Then Madelon had gone home and told her father and brothers, and thought their strange reception of the news due to anything but the truth. She had told them that she was guilty of wounding Lot Gordon almost to death. That they should now be rendered uneasy by suspicions, when she had given them actual knowledge, was something beyond her imagination. She fancied rather that they considered Lot had treated her badly, or else that she had a longing love for Burr, and, perhaps, had herself broken off her match with his cousin on that account. She strove hard to bear herself in such a manner that they should not think that. She put on as gay a face as she could muster, and even took, beside the dress, a little blue-silk mantle to embroider for Dorothy Fair’s wedding outfit, and sang over it as she worked.
Still, in a way, although her pride led her to it, her singing and her gayety were no pretence, for Madelon, through much suffering, had reached that growth in love which enabled her to see over her own self and her own needs. That knife-thrust she had meant for her lover had stilled forever the jealous temper in her own heart, and she fairly dreamed as she embroidered Dorothy’s bridal mantle some dreams of happiness that might have been Burr’s; so filled was she with purest love for him that his imagination possessed her own.
Chapter XXIII
It was told on good authority in the village that Parson Fair had paid all Burr Gordon’s back interest money on his mortgage, and so released him from the danger of foreclosure; and then on equally good authority it was denied. There was much discussion over it, but one day the loafers in the store arrived at the truth. Parson Fair had indeed offered to pay the interest, and Burr had declined.
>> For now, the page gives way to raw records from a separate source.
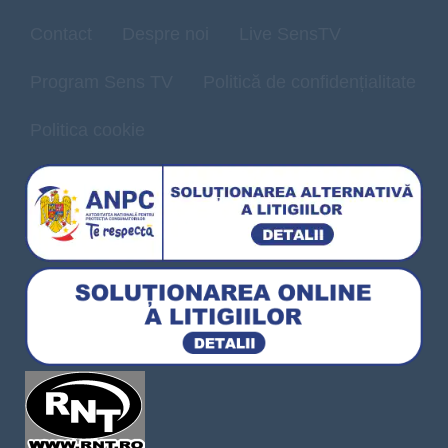
Contact
Despre noi
Live SensTV
Program Sens TV
Politică de confidențialitate
Politica cookie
He had also refused to live with his bride in his father-in-law’s house, and when Parson Fair had, with his gracefully austere manner, intimated that he should be unwilling to place his daughter in such uncertain shelter, had replied harshly that Dorothy should have a roof over her head of his own providing while he lived; when he was dead it would be time to talk about her father’s.
When Burr had gone to Lot Gordon and offered to part with a small wood-lot of his, with a quantity of half-grown wood thereon, at two-thirds of its real value to pay the interest, Margaret Bean had listened at the door, and thus the story.
“It is a sacrifice of a full third of its value, you know well enough,” Burr had said, standing moodily before his cousin. “If I could wait for the growth of the wood, ’twould bring much more, but I’ll call it even on the interest I owe you, if you will. This is the last foot of land I own clear.”
For answer Lot had bidden Burr open his desk and bring him a certain paper from a certain corner. Then Margaret Bean had opened the door a crack, and had with her two peering eyes seen Lot Gordon take his pen in hand and write upon the paper, and show it to his cousin Burr.